Hey, I have no problem with any of those guys. Steele was terrific last year, Hendricks is an all-time Cubs great and Shōta’s cool as hell (and if the homers are mostly solo bombs he’ll probably be OK), but even if Taillon weren’t hurt, this sure seems like a rotation that could have used a proven MLB veteran addition to it, and Drew Smyly and his 5.62 ERA as a starter last year isn’t it. I don’t care how heavy the balls he was tossing at Driveline were this offseason.

Snell appears to be consigned to a one year deal with options and then a fresh crack at a big payday next year, but Montgomery still seems to think he can get a five-year deal. And, if Montgomery has to settle for a one-plus deal he has said he’d like that to be with the Rangers.
There’s still significant risk in signing either even if they both agree to short deals.
Say you sign Snell to a one-year, $30 million deal with a $25 million player option. What you’re really signing up for is that you’ll pay him $30 million if he’s good in 2024 (which would be fine) but $55 million if he’s bad or gets hurt. It’s the same risk the Giants took a couple of years ago with Carlos Rodon.
They paid Rodon $27 million in 2022 and he was very good, going 14-8 with a 2.88 ERA and 237 strikeouts in 178 innings.
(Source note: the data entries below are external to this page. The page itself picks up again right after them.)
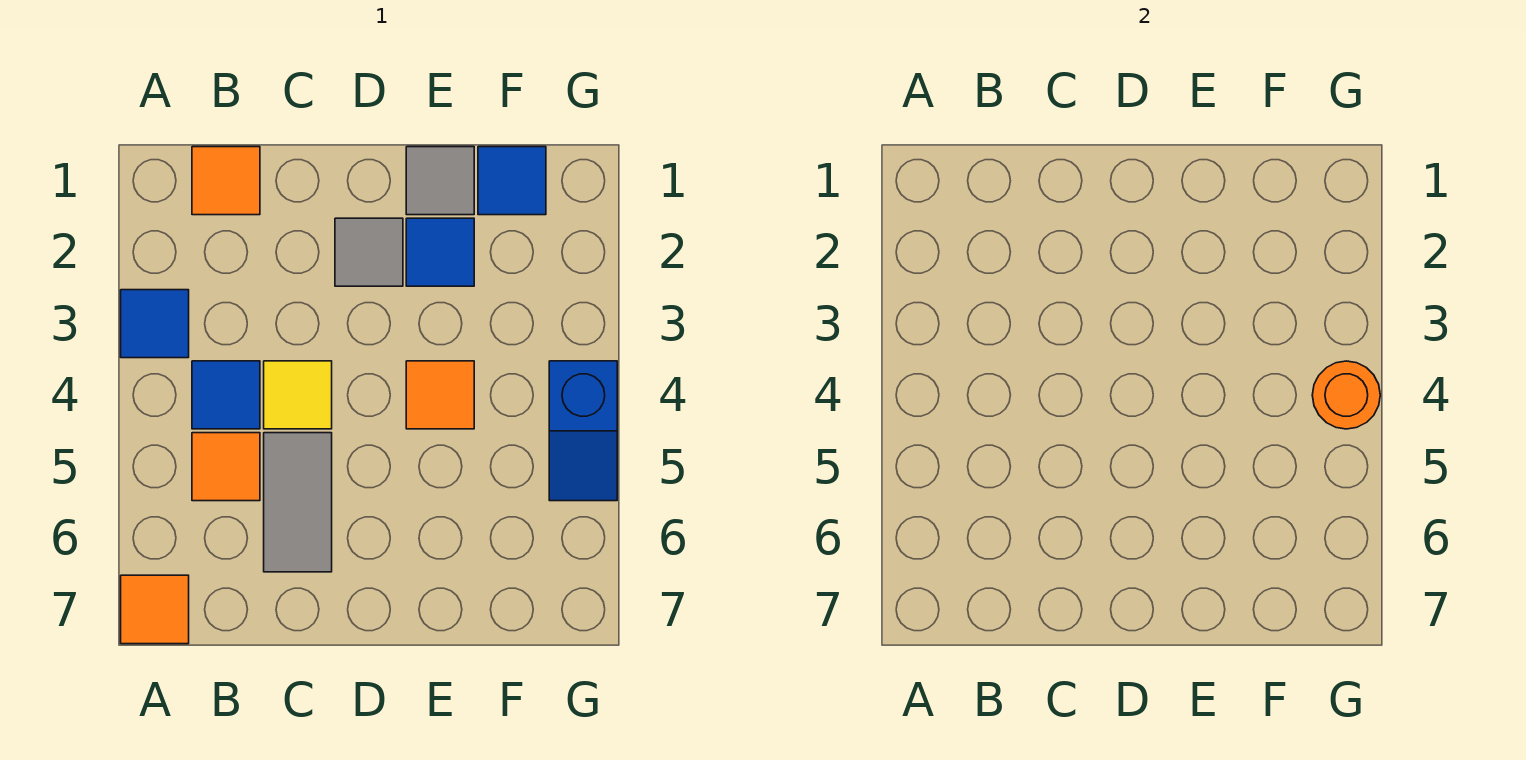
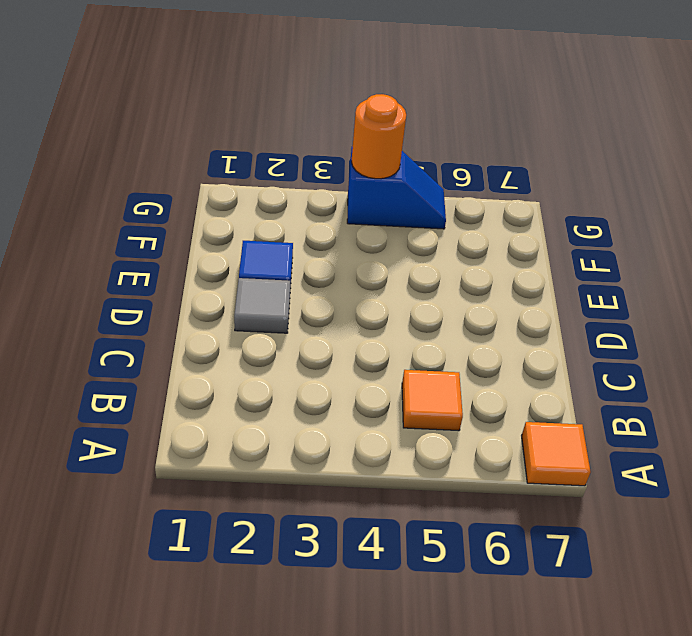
none -> blue tile A3 level 1
none -> orange tile B1 level 1
none -> blue tile B4 level 1

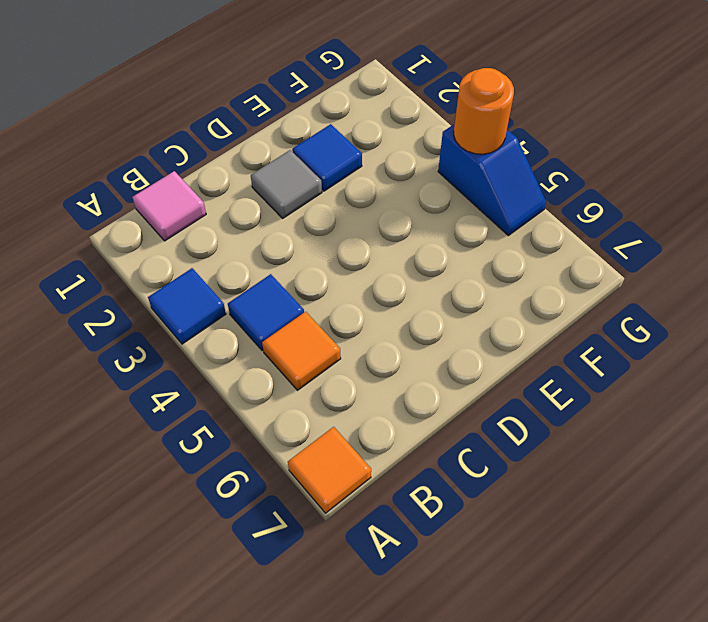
pink tile B1 level 1 -> orange tile B1 level 1
none -> yellow tile C4 level 1
none -> grey tile C5:C6 level 1
none -> grey tile E1 level 1

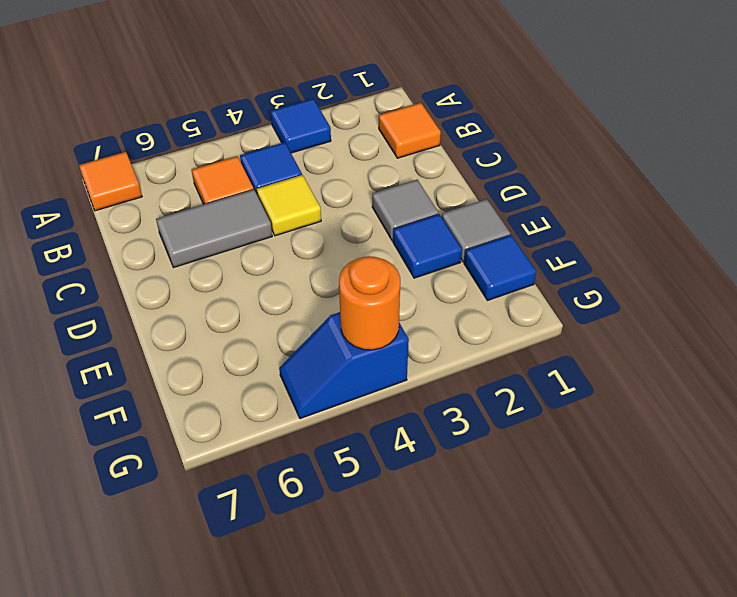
none -> orange tile E4 level 1

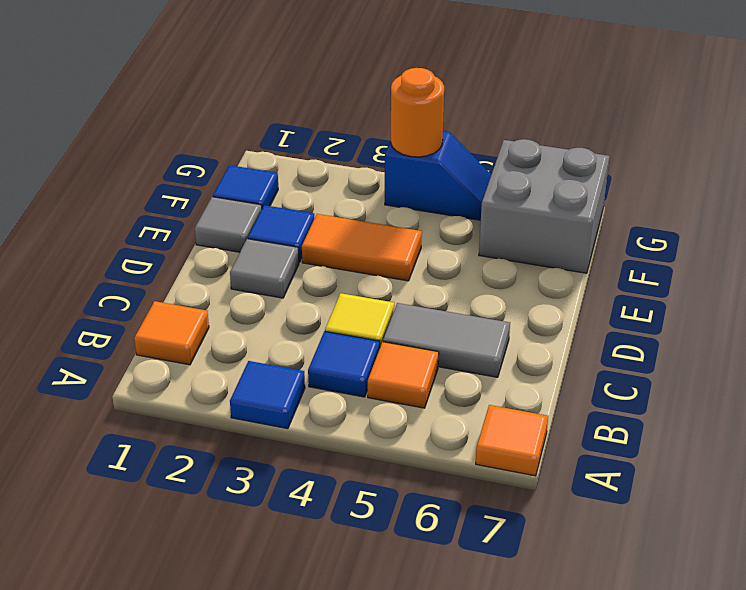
orange tile E3:E4 level 1 -> orange tile E4 level 1
grey brick F6:G7 level 1 -> none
He made all 31 starts and opted out of another $27 million in 2023 to sign a six-year, $162 million deal with the Yankees. It worked out great for everybody, right?
Well, not the Yankees, at least so far. Rodon got hurt before he ever pitched for them and didn’t finally make his Yankees debut for until July 7. Then he posted a 6.85 ERA in 14 starts.
You can tell yourself that Rodon was a bigger risk than Snell or Montgomery because he had a pretty extensive injury history (and they don’t).
But every healthy pitcher is a pitch away from being a not-healthy pitcher.
The Cubs became the likely favorites in the NL Central when they were able to bring back Bellinger. But even at full strength this isn’t a roster that would stand much of a shot in a five or seven game series with the Barves or Dodgers, or even Phillies. Adding another starter would not only make them even bigger favorites in the division, but it would inch them closer to being a real contender for the shit that really matters.
Snell got a qualifying offer from the Padres so signing him would cost money plus a pick and some draft pool allotment. Montgomery was ineligible for a qualifying offer because the Rangers acquired him in-season from the Cardinals. So he just costs money.
Either way, if your goal is to try to win something, the penalties for signing Snell should not dissuade you.
But if your goal is merely to get one of the six playoff spots in your league and “see what happens” then you don’t even bother.
I wonder which approach the Cubs are taking?